Right-side keys of my old PA do not form precisely straight plane with their faces. I understand that it is just a matter of bending the rods, connecting them to valves. These on the picture below.

But after I've fixed a couple of them, I get puzzled - what should be keys optimal (or original) height at all?

Now, when pressing a key, it sinks down for about 10 millimeters or more. However far less movement is needed to open valve and produce the sound. So I believe this could be reduced to 4-5 mm. Would it be a good idea?
 
10mm is most certainly way too much key travel. How much the accordion was designed for can be hard to determine if they were all wrong. Often you see that a few keys are a bit out of whack and then the other keys make it clear what the key height should have been. Often also there is a strip of (not too soft) felt under the keys that reduces keypress noise and at the same time also reduces the key travel. On an old box that felt may need replacing and that will already reduce the key travel by a 2 or maybe even 3mm.
Less key travel allows for faster and easier playing (less finger movement). A PA may have a bit more key travel than a CBA but 5mm should be enough. The black keys should not go down more than to 1 or 2mm above the surface of the white keys (that are not pressed). That travel distance then should be similar to the amount of travel of the white keys, give or take a mm.
 
RodionGork said:
Dear Gurus!

These on the picture below.

I see no picture?
But yep, the keys started life level, so usually better to inspect/renew the pallet felts before bending rods, unless someone else has been in there with their spanners... (one of my projects was a right mess.. the rods had teeth marks all over them....).
 
I agree. It is always best to understand how it was designed then think what could have altered over the years. In almost all cases it is the soft leather pads that have found their new shape through regular use.
Garth
 
Friends and Gurus, thanks a lot for your advice!

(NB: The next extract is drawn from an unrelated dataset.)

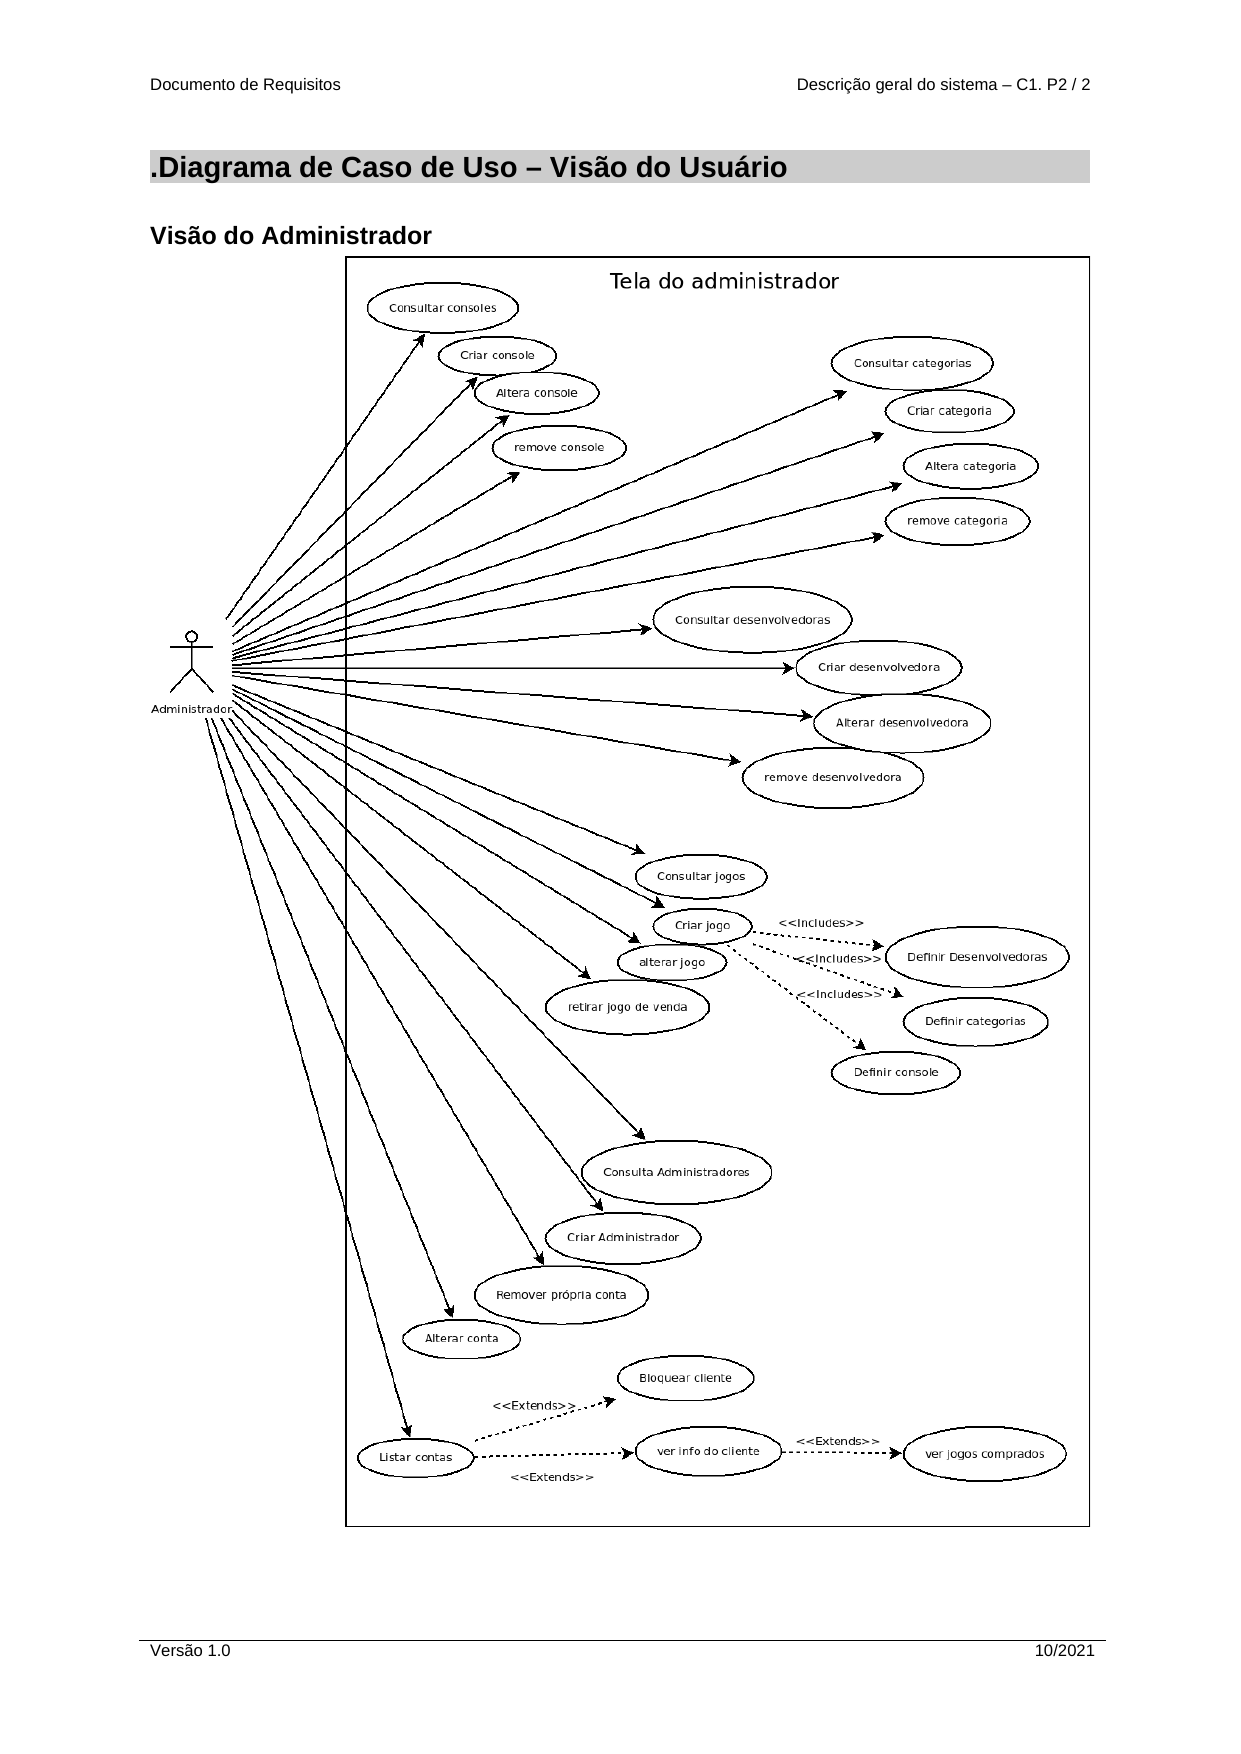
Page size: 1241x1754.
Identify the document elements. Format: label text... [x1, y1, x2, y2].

After your warnings I decided not to do rush changes :)

I only went through white keys to made them more equal and eventually lowered most of them by 2-3 mm so they are also equal with the upper/bottom edges, which made it simpler to check the line with ruler. I found it is not always easy to bend the rods yet preserving the proper position of the valve. All the black keys have far shorter rods and they seem to be still well leveled.

The felt under the keys seem to exist still, though it is not easy to disassemble the keyboard in my case. Keys do not knock when lowered and land on some thin but yet soft layer...
 
I often use the sides of the keyboard as a reference. You can lay a straightedge across them and then just the keys so you can just slip a piece of paper under the ruler. I wold use this as a starting point. Other adjustments might be needed.
 
I normally make a little wooden gauge so that one side sits on the edge of the keyboard while the lip of the key is up against the other side of the gauge. This will give you a very consistent and flat keyboard - well, for the white notes that is . I occasionally find it necessary to reset the pallets too, if I have introduced air leaks by adjusting the levers.